Pinkflamingo10 · 21/04/2026 21:29

You’re probably the nicest person in the poor child’s life !
You were right to report, all adults have a responsibility to report to social services if you suspect a child is being neglected or verbally abused. I would keep reporting it as it’s ongoing.

FrostyPalms · 21/04/2026 21:33

jdb9803 · 21/04/2026 17:40

or whether her brother can be a bad influence on her children and they start copying his poor behaviour

Of course.

It's just a horrible situation all around.

Itsmyshadow · 21/04/2026 21:48

Oh OP, YANBU to not have him of course but it sounds like you’re the best role model he’s got.

He should be in a nursery or preschool part time and your mum should be entitled to 15 free hours as a minimum, perhaps 30. Could you help her sort that out which ultimately will take some of the burden off you and also mean a childcare setting is looking out for him and providing him with more structure.

Does he go to school next year and if so has she applied?

Jimmyneutronsforehead · 21/04/2026 22:11

What a hard situation to be in.

Like another PP, I couldn't not help though if it were me, that little boy needs all the love and safety and stability he can get.

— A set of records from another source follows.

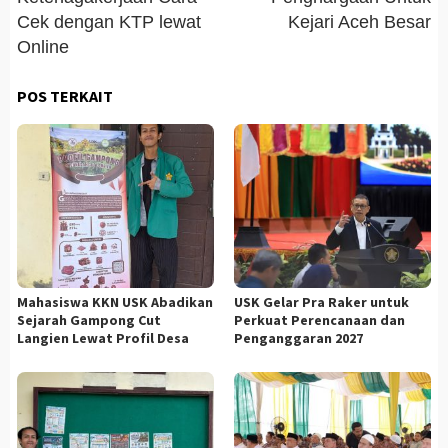
Cek dengan KTP lewat
Kejari Aceh Besar
Online
POS TERKAIT
Mahasiswa KKN USK Abadikan
USK Gelar Pra Raker untuk
Sejarah Gampong Cut
Perkuat Perencanaan dan
Langien Lewat Profil Desa
Penganggaran 2027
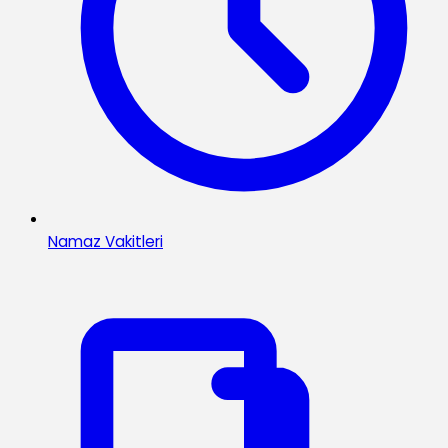
Namaz Vakitleri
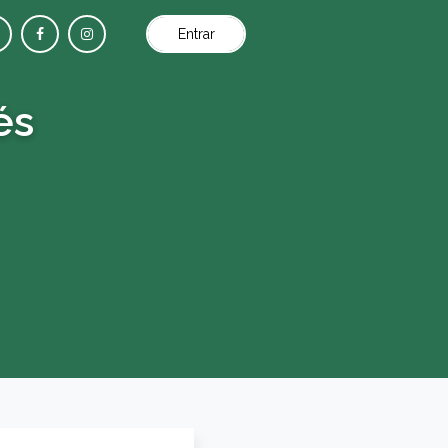
Entrar
és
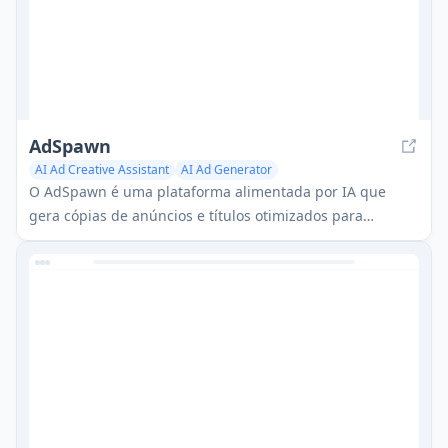
AdSpawn
AI Ad Creative Assistant
AI Ad Generator
O AdSpawn é uma plataforma alimentada por IA que
gera cópias de anúncios e títulos otimizados para
campanhas de marketing de jogos móveis sem exigir
solicitações manuais.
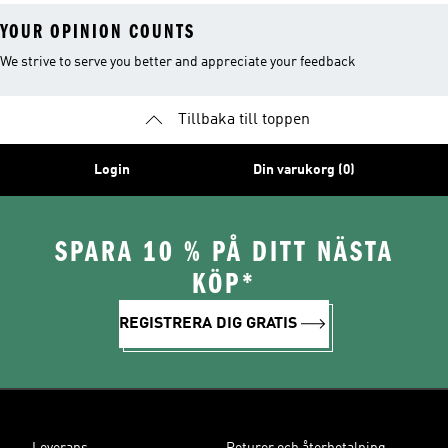
YOUR OPINION COUNTS
We strive to serve you better and appreciate your feedback
Tillbaka till toppen
Login
Din varukorg (0)
SPARA 10 % PÅ DITT NÄSTA
KÖP*
REGISTRERA DIG GRATIS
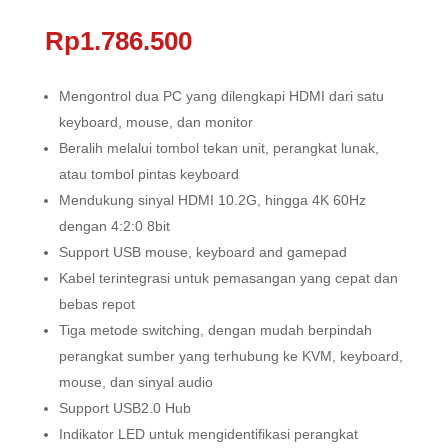
Rp
1.786.500
Mengontrol dua PC yang dilengkapi HDMI dari satu
keyboard, mouse, dan monitor
Beralih melalui tombol tekan unit, perangkat lunak,
atau tombol pintas keyboard
Mendukung sinyal HDMI 10.2G, hingga 4K 60Hz
dengan 4:2:0 8bit
Support USB mouse, keyboard and gamepad
Kabel terintegrasi untuk pemasangan yang cepat dan
bebas repot
Tiga metode switching, dengan mudah berpindah
perangkat sumber yang terhubung ke KVM, keyboard,
mouse, dan sinyal audio
Support USB2.0 Hub
Indikator LED untuk mengidentifikasi perangkat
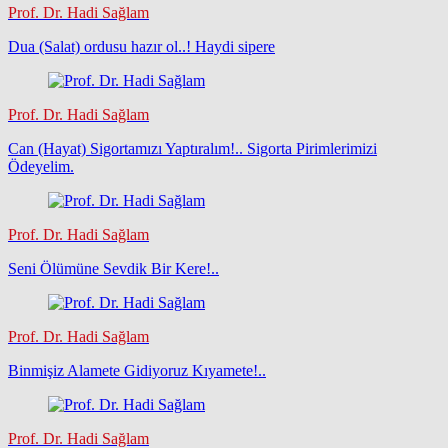
Prof. Dr. Hadi Sağlam
Dua (Salat) ordusu hazır ol..! Haydi sipere
Prof. Dr. Hadi Sağlam
Can (Hayat) Sigortamızı Yaptıralım!.. Sigorta Pirimlerimizi
Ödeyelim.
Prof. Dr. Hadi Sağlam
Seni Ölümüne Sevdik Bir Kere!..
Prof. Dr. Hadi Sağlam
Binmişiz Alamete Gidiyoruz Kıyamete!..
Prof. Dr. Hadi Sağlam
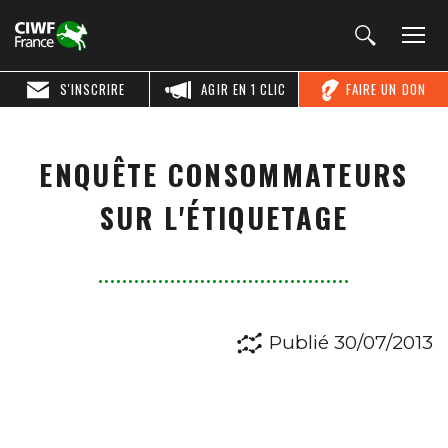
S'INSCRIRE
AGIR EN 1 CLIC
FAIRE UN DON
ENQUÊTE CONSOMMATEURS
SUR L'ÉTIQUETAGE
Publié 30/07/2013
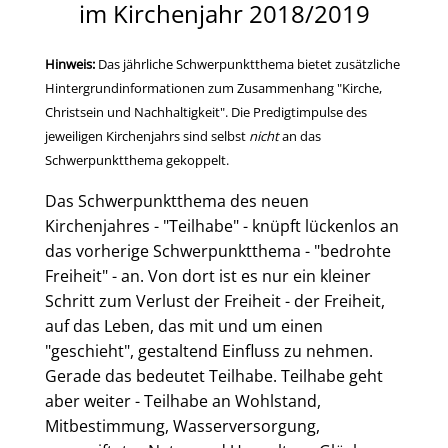
im Kirchenjahr 2018/2019
Hinweis:
Das jährliche Schwerpunktthema bietet zusätzliche
Hintergrundinformationen zum Zusammenhang "Kirche,
Christsein und Nachhaltigkeit". Die Predigtimpulse des
jeweiligen Kirchenjahrs sind selbst
nicht
an das
Schwerpunktthema gekoppelt
.
Das Schwerpunktthema des neuen
Kirchenjahres - "Teilhabe" - knüpft lückenlos an
das vorherige Schwerpunktthema - "bedrohte
Freiheit" - an. Von dort ist es nur ein kleiner
Schritt zum Verlust der Freiheit - der Freiheit,
auf das Leben, das mit und um einen
"geschieht", gestaltend Einfluss zu nehmen.
Gerade das bedeutet Teilhabe. Teilhabe geht
aber weiter - Teilhabe an Wohlstand,
Mitbestimmung, Wasserversorgung,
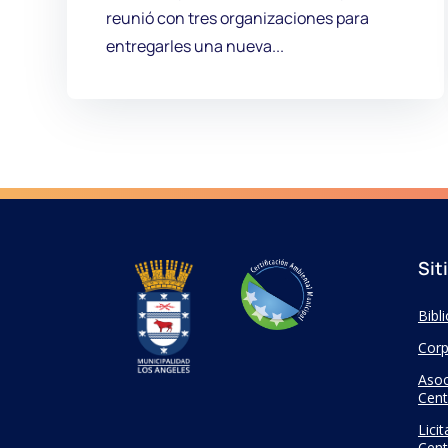
reunió con tres organizaciones para
entregarles una nueva...
Sit
Bibl
Corp
Asoc
Cent
Lici
Cent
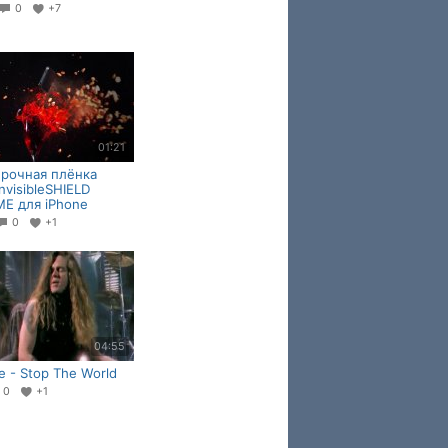
0
+7
01:21
рочная плёнка
nvisibleSHIELD
E для iPhone
0
+1
04:55
e - Stop The World
0
+1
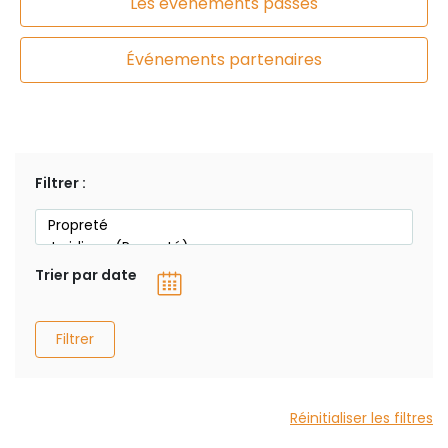
Les événements passés
Événements partenaires
Filtrer :
Trier par date
Filtrer
Réinitialiser les filtres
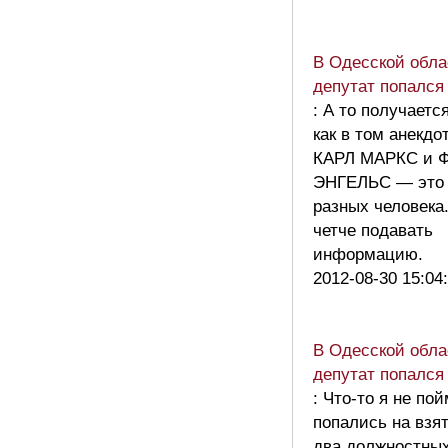
В Одесской обла
депутат попался 
: А то получаетс
как в том анекдо
КАРЛ МАРКС и 
ЭНГЕЛЬС — это 
разных человека
четче подавать
информацию.
2012-08-30 15:04
В Одесской обла
депутат попался 
: Что-то я не по
попались на взя
два должностны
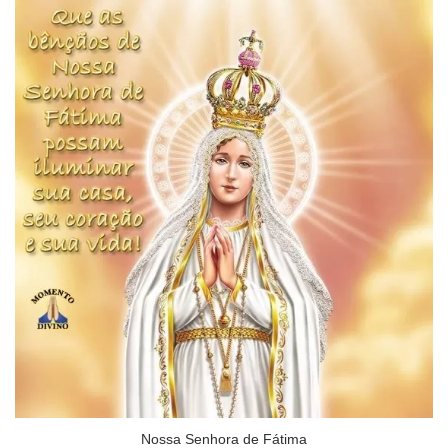
Nossa Senhora de Fátima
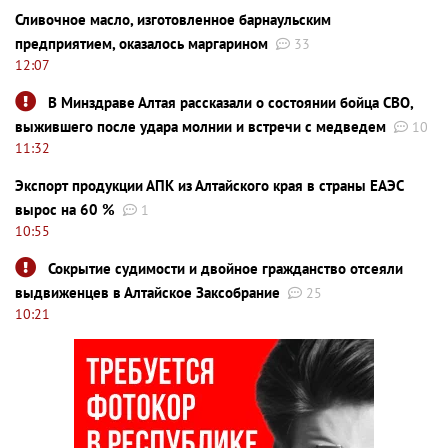
Сливочное масло, изготовленное барнаульским
предприятием, оказалось маргарином
33
12:07
В Минздраве Алтая рассказали о состоянии бойца СВО,
выжившего после удара молнии и встречи с медведем
10
11:32
Экспорт продукции АПК из Алтайского края в страны ЕАЭС
вырос на 60 %
1
10:55
Сокрытие судимости и двойное гражданство отсеяли
выдвиженцев в Алтайское Заксобрание
25
10:21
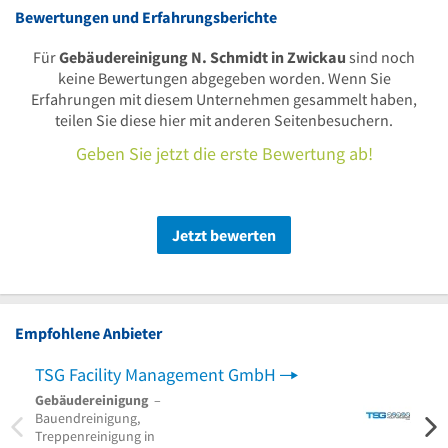
Bewertungen und Erfahrungsberichte
Für
Gebäudereinigung N. Schmidt in Zwickau
sind noch
keine Bewertungen abgegeben worden. Wenn Sie
Erfahrungen mit diesem Unternehmen gesammelt haben,
teilen Sie diese hier mit anderen Seitenbesuchern.
Geben Sie jetzt die erste Bewertung ab!
Jetzt bewerten
Empfohlene Anbieter
TSG Facility Management GmbH
Rein
Gebäudereinigung
–
Büror
Bauendreinigung,
Sanit
Treppenreinigung in
Trepp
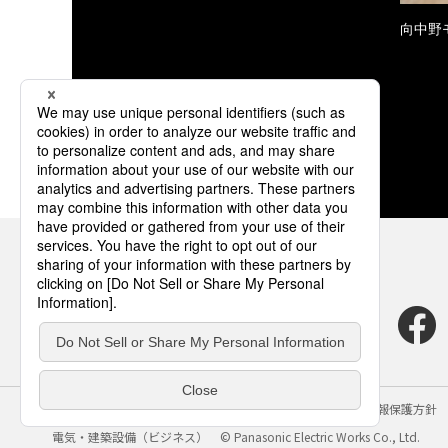
向中野
サイトのご利用にあたって
クッキーポリシー
個人情報保護方針
電気・建築設備（ビジネス）
© Panasonic Electric Works Co., Ltd.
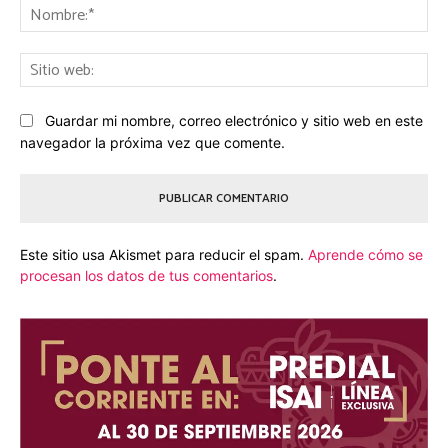
No
Sit
we
Guardar mi nombre, correo electrónico y sitio web en este
navegador la próxima vez que comente.
Este sitio usa Akismet para reducir el spam.
Aprende cómo se
procesan los datos de tus comentarios
.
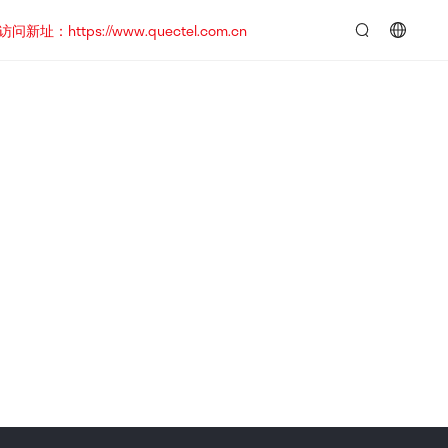
https://www.quectel.com.cn
言：
简
体
中
文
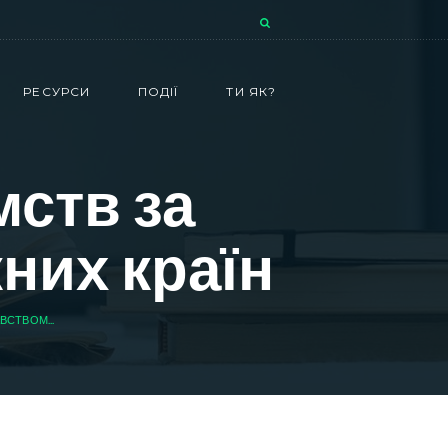
РЕСУРСИ
ПОДІЇ
ТИ ЯК?
мств за
них країн
СТВОМ...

I'd probably have him more not less if I could.

He isn't your child though and this isn't on you to fix. Any support you extend should be optional not compulsory. Keep your door locked and just say no.

Keep flagging to social services, even if nothing comes of it now, by the time he's in school and telling teachers his mum calls him names and they make a referral there will be all of your previous incidents documented.

It also depends on whether he is clothed, fed, clean, any SEN needs as to what action they will decide to take, and whether they think your mum is capable of making any changes to her lifestyle that don't place this little boy at a disadvantage.

What would you like social services to do in this situation? It can be good to know what sort of support you're expecting from them so you know how to phrase your concerns or document safeguarding issues.

Do you think your mum is capable of making changes to her life that will benefit this little boy?